2、被告楊紫奎辯稱:伊是因楊明山稱找不到農場理事主席及場長,問伊可否以伊農場理事身分提起上訴,伊方同意蓋印,又伊並不知道理事會係決議就何件訴訟不上訴,所以,伊也未向楊明山提及此事云云;選任辯護人則為其辯護略以:(1)按司法院院解字第2936號解釋及最高法院49年台上字第2434號判例意旨可認,合作農場之理事,在民事訴訟法上,乃合作農場之法定代理人,且合作社法並無要求合作社之理事不可代表合作社對外行使權利之限制規定,足認被告楊紫奎之代表權並不受限制,而被告楊紫奎既得為清水合作農場法律上之法定代理人,自可代理告訴人行使民事訴訟上權利,是被告楊紫奎以清水合作農場名義提出上訴,符合民事訴訟法規定,何來偽造文書之問題?雖最高法院102年台上字第117號裁定認被告楊紫奎無權代表清水合作農場,但查依清水合作農場章程第五章組織以下規定,第26條僅規定理事推選其中一人為理事主席,至於理事主席是否代表清水合作農場,章程並未規定,依此以言,被告之理事權責,仍未受限制,故而仍可依判例所示,代表合作農場,足見最高法院前開裁定之見解,與判例有違,洵不可採。

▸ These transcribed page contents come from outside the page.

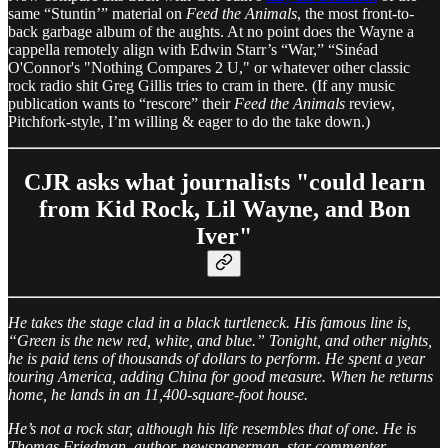
same “Stuntin’” material on
Feed the Animals
, the most front-to-
back garbage album of the aughts. At no point does the Wayne a
cappella remotely align with Edwin Starr’s “War,” “Sinéad
O'Connor's "Nothing Compares 2 U," or whatever other classic
rock radio shit Greg Gillis tries to cram in there. (If any music
publication wants to “rescore” their
Feed the Animals
review,
Pitchfork-style, I’m willing & eager to do the take down.)
CJR asks what journalists "could learn
from Kid Rock, Lil Wayne, and Bon
Iver"
He takes the stage clad in a black turtleneck. His famous line is,
“Green is the new red, white, and blue.” Tonight, and other nights,
he is paid tens of thousands of dollars to perform. He spent a year
touring America, adding China for good measure. When he returns
home, he lands in an 11,400-square-foot house.
He’s not a rock star, although his life resembles that of one. He is
Thomas Friedman, author, newspaperman, star commenter.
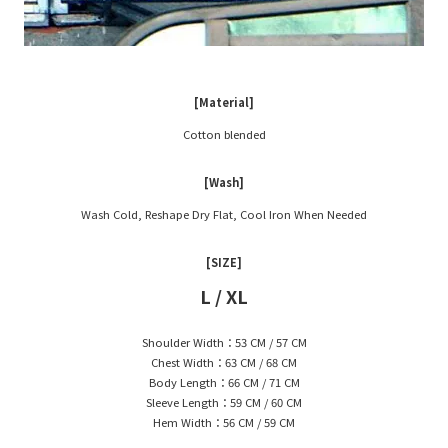
[Material]
Cotton blended
[Wash]
Wash Cold, Reshape Dry Flat, Cool Iron When Needed
[SIZE]
L / XL
Shoulder Width：53 CM / 57 CM
Chest Width：63 CM / 68 CM
Body Length：66 CM / 71 CM
Sleeve Length：59 CM / 60 CM
Hem Width：56 CM / 59 CM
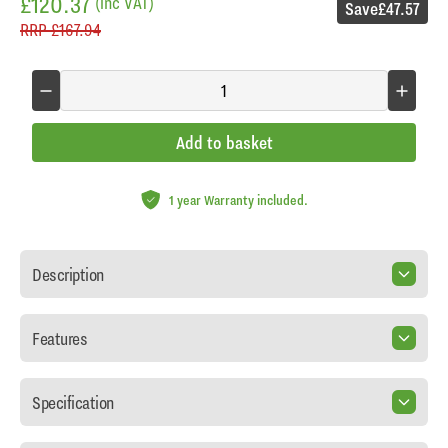
£120.37
(inc VAT)
Save
£47.57
RRP
£167.94
Add to basket
1 year Warranty included.
Description
Features
Specification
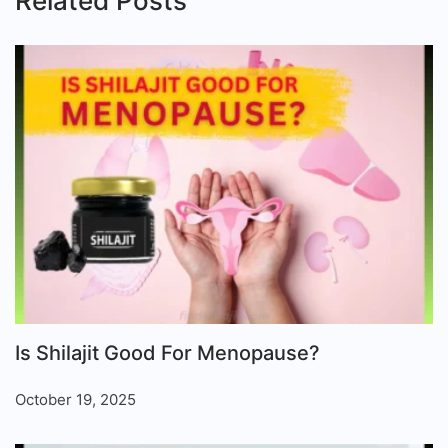
Related Posts
Is Shilajit Good For Menopause?
October 19, 2025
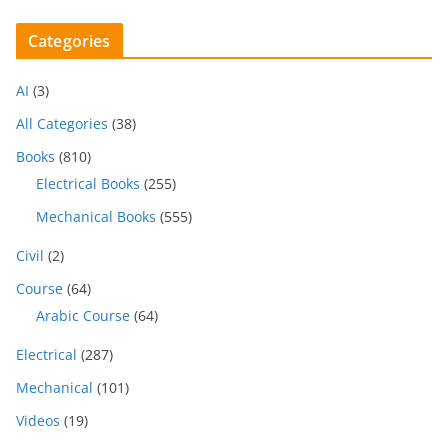
Categories
AI
(3)
All Categories
(38)
Books
(810)
Electrical Books
(255)
Mechanical Books
(555)
Civil
(2)
Course
(64)
Arabic Course
(64)
Electrical
(287)
Mechanical
(101)
Videos
(19)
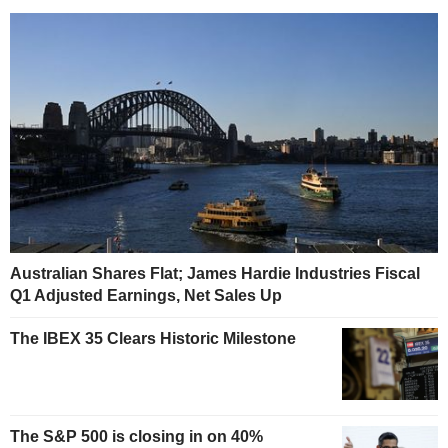
Australian Shares Flat; James Hardie Industries Fiscal
Q1 Adjusted Earnings, Net Sales Up
The IBEX 35 Clears Historic Milestone
The S&P 500 is closing in on 40%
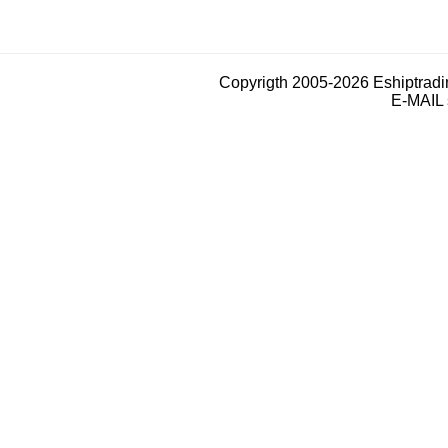
Copyrigth 2005-2026 Eshiptrad
E-MAIL 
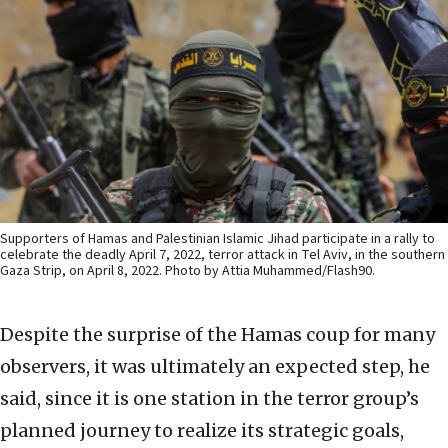
Supporters of Hamas and Palestinian Islamic Jihad participate in a rally to
celebrate the deadly April 7, 2022, terror attack in Tel Aviv, in the southern
Gaza Strip, on April 8, 2022. Photo by Attia Muhammed/Flash90.
Despite the surprise of the Hamas coup for many
observers, it was ultimately an expected step, he
said, since it is one station in the terror group’s
planned journey to realize its strategic goals,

(2)又清水合作農場雖稱上訴至最高法院,需再支付裁判費,然查,就民事訴訟提出起訴或上訴,民事法院均會命補交裁判費,但原告或上訴人若不願支付裁判費用,其無庸交付,則民事法院自會裁定駁回;再者,依最高法院53年台上字第3173號判例意旨可知,當事人提出上訴,二審法院或三審法院均僅能在當事人聲明範圍內為之,不得變更原判決,致令上訴人更為不利,故而司法實務上,律師接獲敗訴判決時,為爭取於法定上訴期間內之時效,常會代上訴人提出上訴,如此一來,上訴人可擁有選擇上訴而交裁判費或不上訴,任令判決確定之權利,故以本案而言,被告楊紫奎代清水合作農場提出上訴,於法律利益而言,僅會更有利於清水合作農場,並不會對清水合作農場產生不利益,至於裁判費問題,清水合作農場亦可選擇不交裁判費,而致使全案確定,況裁判費部分,亦係由共同被告楊明山代為交納,清水合作農場有何不利益?堪認被告楊紫奎以清水合作農場名義提出上訴第三審,並未致生損害於清水合作農場之利益,故依最高法院49年台非字第18號判例意旨,本件尚難構成刑法上之偽造文書罪。(3)再者,依共同被告即證人楊明山所證述「我是嗣後補蓋農場的印章。」等語,既然被告楊紫奎係蓋章在先,共同被告楊明山蓋用清水合作農場之章在後,則兩人間又有何所謂「犯意聯絡」可言?是被告楊紫奎與共同被告楊明山間亦不具共犯關係。(4)綜上,被告楊紫奎僅係以清水合作農場理事之身分,代農場履行與被告楊明山間所簽訂之98年7月23日協議書第5點約定,而代清水合作農場委任被告楊明山為訴訟代理人,並無冒用顏朝雄個人名義或其他不法情事,爰請諭知被告楊紫奎無罪判決等語。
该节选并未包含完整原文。